#### [YOUR OBJECTIVE]
Please carry on the write-up below about running MediaWiki in podman containers on RHEL 7, picking up right after its final sentence.

#### [TEXT SEGMENT]
Performance Co-Pilot (PCP) for podman does not seem to provide a podman monitoring feature, so we will not be doing that part of the example.

The Red Hat example uses RHEL8, and there are enough differences with RHEL7 that the Red Hat example cannot be used directly.

We also update to MediaWiki 1.34.2 since the 1.32 series is no longer supported.

Red Hat has a podman command line reference. (It's part of their RHEL8 documentation.) For an overview of Podman and Buildah, this post at the Red Hat Developers Blog is good.

What we will run:
  • RHEL 7.8
  • PostgreSQL 9.2.24-4.el7_8
  • Apache 2.4 (via Red Hat Software Collections)
  • PHP 7.3 (required by MediaWiki; via Red Hat Software Collections)
  • MediaWiki 1.34.2
There will be two containers:
  • one with PostgreSQL
  • another with Apache, PHP, and MediaWiki
NOTE do not use tmux on your host machine to work through this example since we will need to use tmux in one of the containers. But if you know how to handle nested tmux sessions, go for it.

#### [DATASET EXCERPTS]
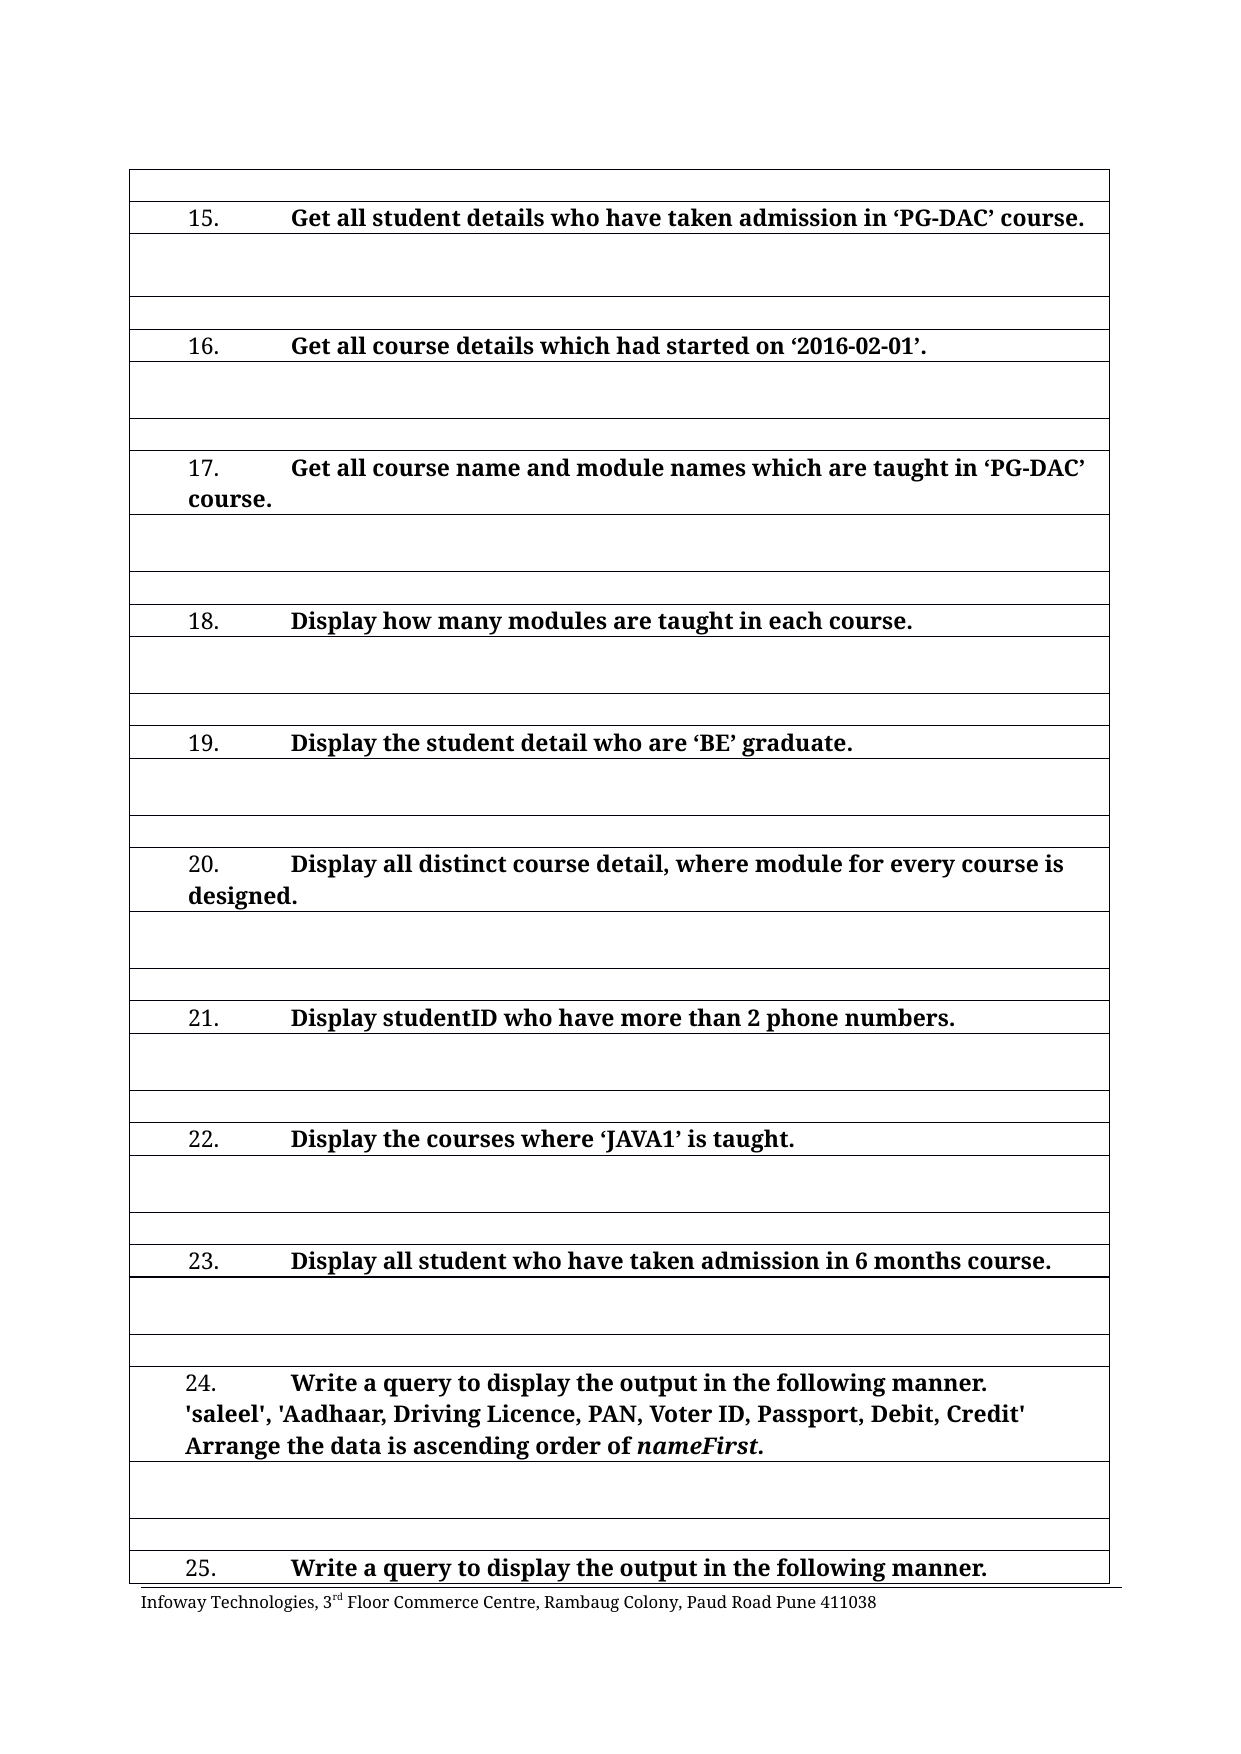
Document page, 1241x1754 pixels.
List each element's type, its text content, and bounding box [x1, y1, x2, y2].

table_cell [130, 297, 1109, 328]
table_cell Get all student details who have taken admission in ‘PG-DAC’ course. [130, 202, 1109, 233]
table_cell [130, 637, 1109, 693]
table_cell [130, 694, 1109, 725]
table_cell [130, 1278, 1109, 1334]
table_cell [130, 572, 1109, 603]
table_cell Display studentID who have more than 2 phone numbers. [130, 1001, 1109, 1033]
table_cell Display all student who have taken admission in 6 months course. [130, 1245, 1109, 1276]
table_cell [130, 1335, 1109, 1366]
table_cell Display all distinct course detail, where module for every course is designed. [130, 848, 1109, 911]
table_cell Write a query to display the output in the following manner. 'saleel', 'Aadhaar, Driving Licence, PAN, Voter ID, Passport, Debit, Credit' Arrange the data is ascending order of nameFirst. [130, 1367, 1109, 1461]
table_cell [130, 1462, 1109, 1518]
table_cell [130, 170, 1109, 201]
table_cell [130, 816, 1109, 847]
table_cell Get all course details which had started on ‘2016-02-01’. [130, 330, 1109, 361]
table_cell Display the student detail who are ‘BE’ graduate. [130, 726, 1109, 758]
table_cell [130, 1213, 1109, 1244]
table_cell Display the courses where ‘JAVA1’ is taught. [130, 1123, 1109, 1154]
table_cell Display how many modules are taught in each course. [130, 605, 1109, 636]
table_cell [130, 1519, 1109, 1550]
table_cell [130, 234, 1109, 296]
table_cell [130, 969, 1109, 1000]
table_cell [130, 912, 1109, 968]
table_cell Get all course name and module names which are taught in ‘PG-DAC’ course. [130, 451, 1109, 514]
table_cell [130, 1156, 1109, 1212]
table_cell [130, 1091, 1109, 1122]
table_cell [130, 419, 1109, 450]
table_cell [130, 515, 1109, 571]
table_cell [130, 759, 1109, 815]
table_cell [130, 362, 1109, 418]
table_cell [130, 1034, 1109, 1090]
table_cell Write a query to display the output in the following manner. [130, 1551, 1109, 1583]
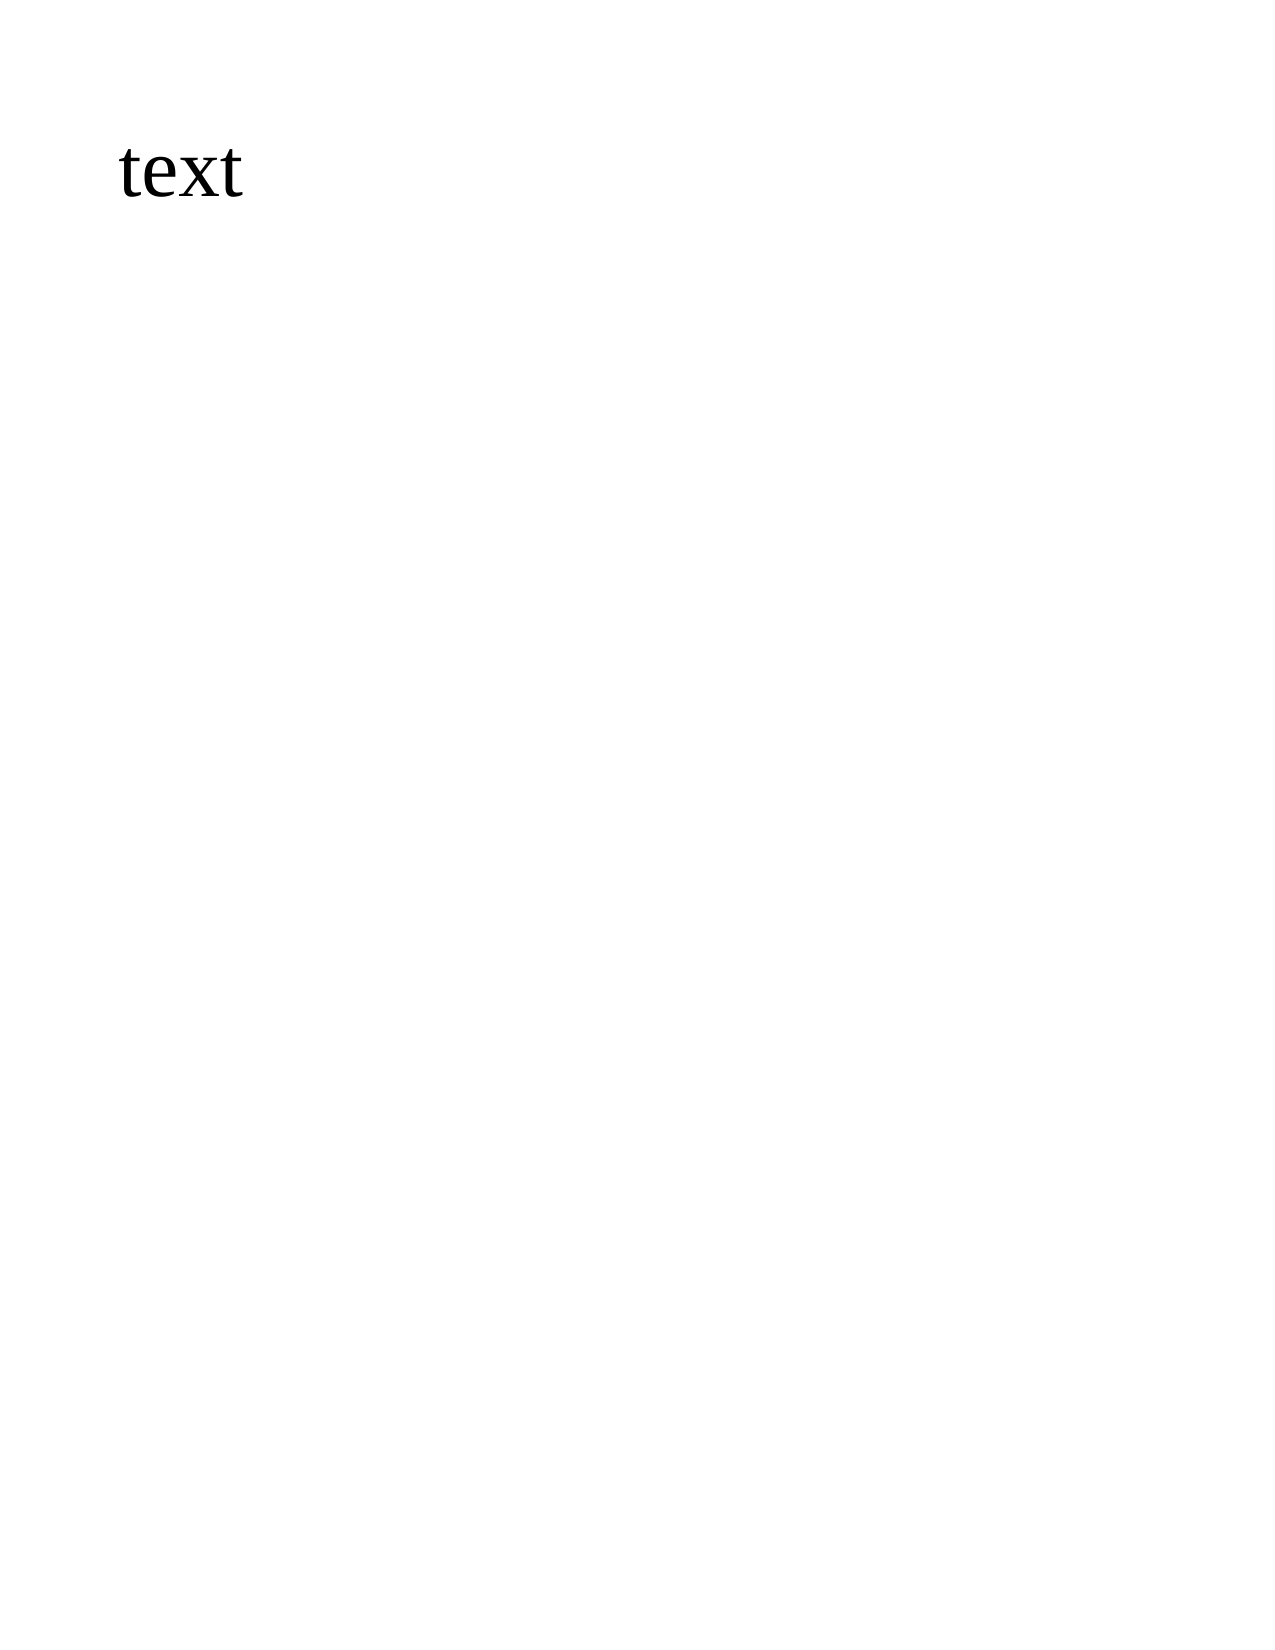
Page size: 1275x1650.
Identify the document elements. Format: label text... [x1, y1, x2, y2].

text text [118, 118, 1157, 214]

...

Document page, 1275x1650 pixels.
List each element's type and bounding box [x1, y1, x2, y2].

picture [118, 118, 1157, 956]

---

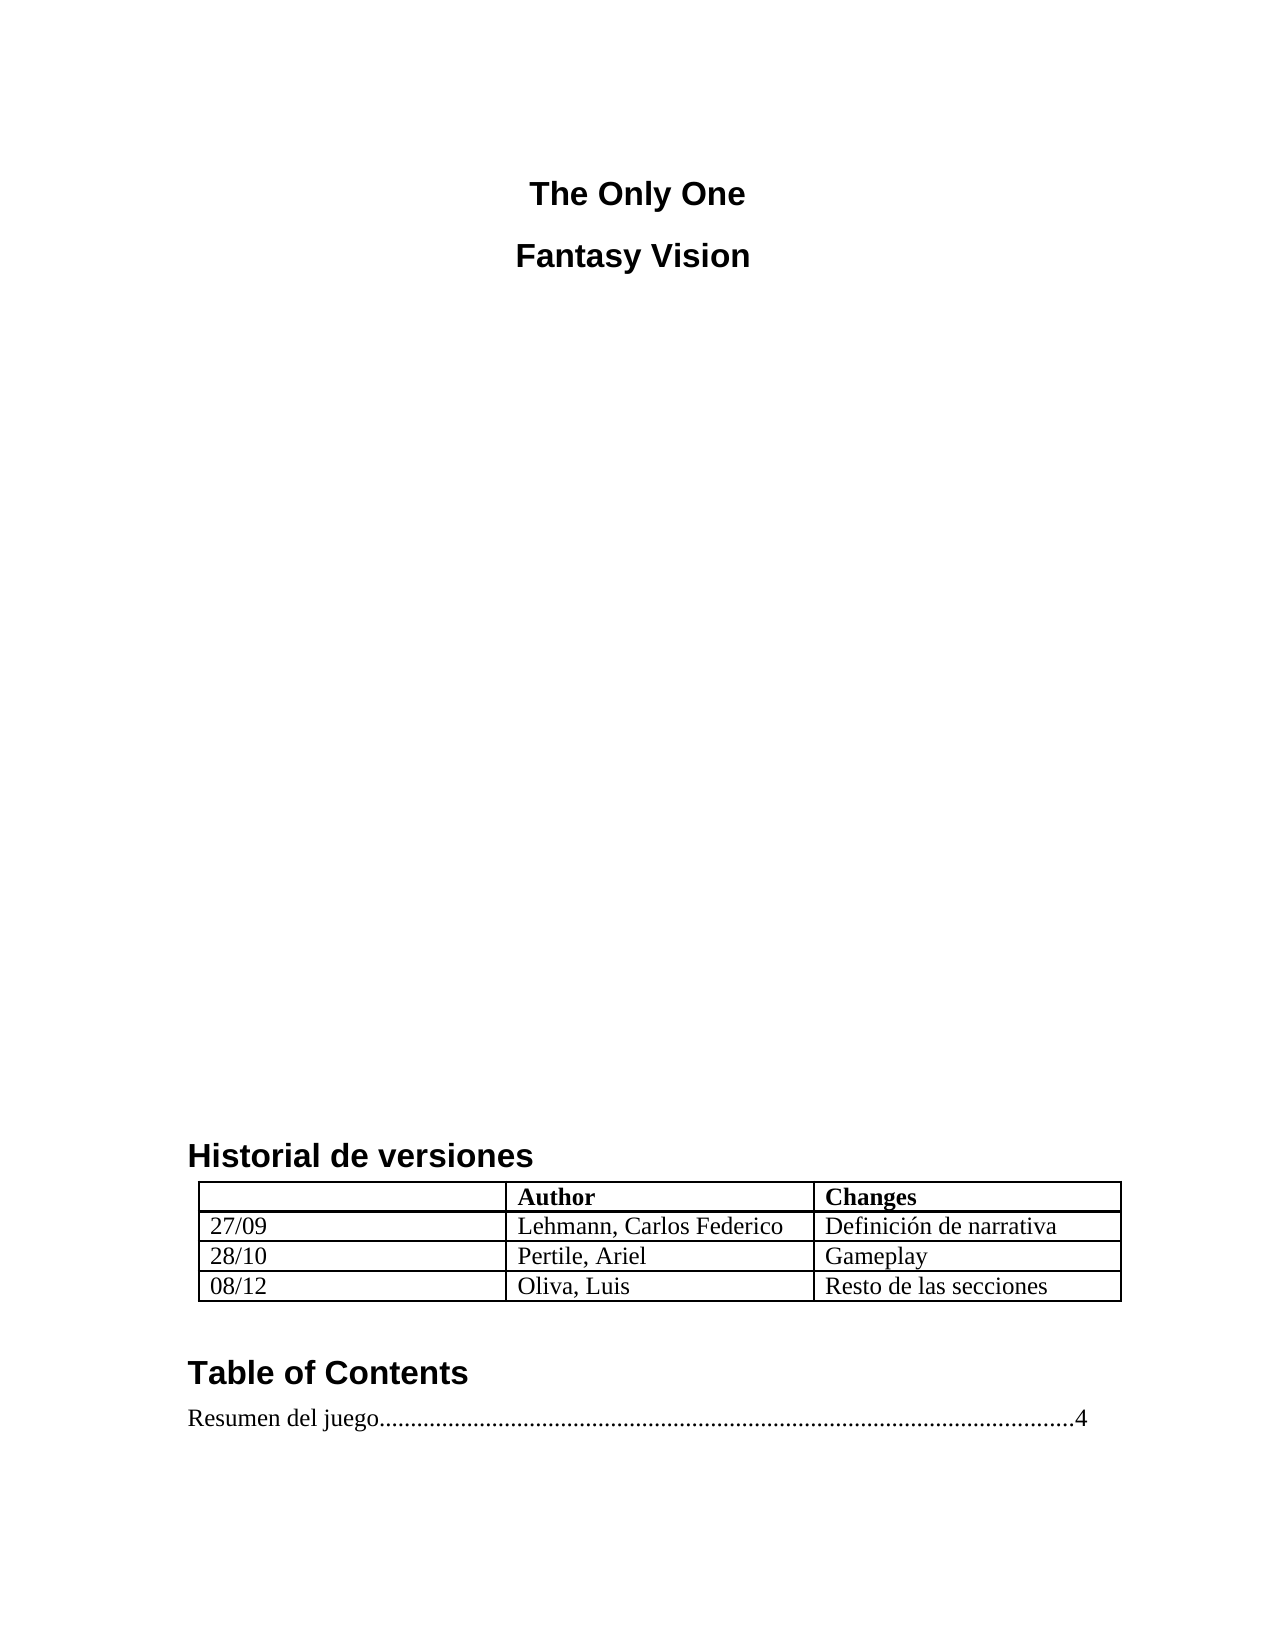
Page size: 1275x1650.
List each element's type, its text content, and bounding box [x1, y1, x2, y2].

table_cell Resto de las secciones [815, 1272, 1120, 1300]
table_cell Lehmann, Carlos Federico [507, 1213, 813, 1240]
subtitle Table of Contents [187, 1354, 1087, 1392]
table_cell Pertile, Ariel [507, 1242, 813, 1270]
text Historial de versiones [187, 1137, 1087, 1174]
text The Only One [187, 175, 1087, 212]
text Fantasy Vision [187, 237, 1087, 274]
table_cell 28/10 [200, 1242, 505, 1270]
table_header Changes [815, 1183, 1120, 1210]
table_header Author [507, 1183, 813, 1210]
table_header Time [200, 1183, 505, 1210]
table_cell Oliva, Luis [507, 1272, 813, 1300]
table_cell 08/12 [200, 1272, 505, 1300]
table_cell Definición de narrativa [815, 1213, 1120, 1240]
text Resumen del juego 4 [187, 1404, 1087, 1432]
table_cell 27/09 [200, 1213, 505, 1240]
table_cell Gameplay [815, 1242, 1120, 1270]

#### [FINAL RESULT]
CAUTION there are official PostgreSQL container images from Red Hat. They should be already set up such that the kluges below (modifying the postgresql-setup script, and PostgreSQL config files) should not be necessary. See this one for PostgreSQL 10 on RHEL8. Do "podman search postgresql" to see what is available.

In the following, the prompts will indicate which machine or container we are on: the host machine will have a prompt "[root@host ~]#" The containers will have some arbitrary string of hexadecimal digits as the hostname. However, for clarity, this example will use the container names, instead.

OUTLINE

  • Build two local images with buildah: one for PostgreSQL, one for Apache + PHP-FPM +  MediaWiki
  • Run containers using local images
  • Cleanup

BEFORE WE BEGIN

Here is a quick list of some of the commands that will be run in order, from getting an image and creating a container, showing all containers, removing the container, and removing the image:
  • container=$( buildah from image_url )
  • buildah containers
  • buildah rm $container
  • buildah rmi image_id

BUILD CONTAINERS

First of all, install buildah to manage container images, and podman to run them.

[root@host ~]# yum install buildah podman

Login to the Red Hat container registry -- you must have an existing Red Hat account:

[root@host ~]# buildah login registry.redhat.io

Logging in to the container registry allows us to download base images which our local images will be based on.

Our containers will use the RHEL7 image registry.access.redhat.com/rhel7 as a starting point.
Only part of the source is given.